The Ohio police chief who was caught on video placing a note with the words “Ku Klux Klan” on top of a raincoat on the desk of a Black officer has resigned following the incident to avoid facing termination.
According to People, the 33-year veteran officer, Anthony Campo, who worked at the Sheffield Lake Police Department, left his position after meeting with Mayor Dennis Bring earlier this week.
Campo was caught in Surveillance footage recorded on June 25, arranging a yellow raincoat on the desk of an unidentified Black officer.
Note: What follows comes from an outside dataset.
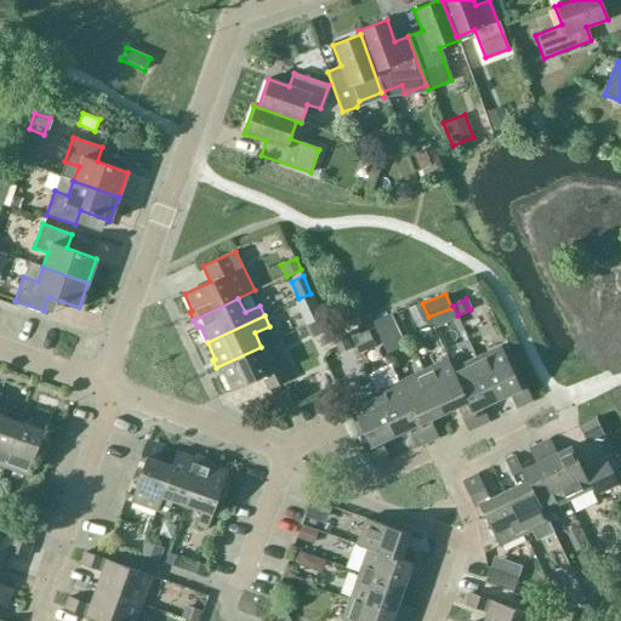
[(329,330),(323,318),(307,325),(312,337),(329,330)]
He fixed the raincoat to look like a KKK member’s hood and robe and then placed a sign with the letters “KKK” on top of the coat and waited a few feet away for the officer to return.
The video does not contain sound, so it’s not clear what was said between the two officers once the Black officer returned, but Mayor Bring claimed it was Campo’s idea of a joke on the officer who had only been on the force for nine months.
“He thought this was just a joke,” Bring told the media after meeting with Campo. “How can you possibly think that you can put something on somebody’s jacket like that, and especially if they were African American, and think this is a joke?”
Bring also told the media that Campo claims that he didn’t understand why his actions were so offensive.
“[Campo] says, ‘I don’t understand what everybody’s all upset about. This was just a joke,'” Mayor Bring said.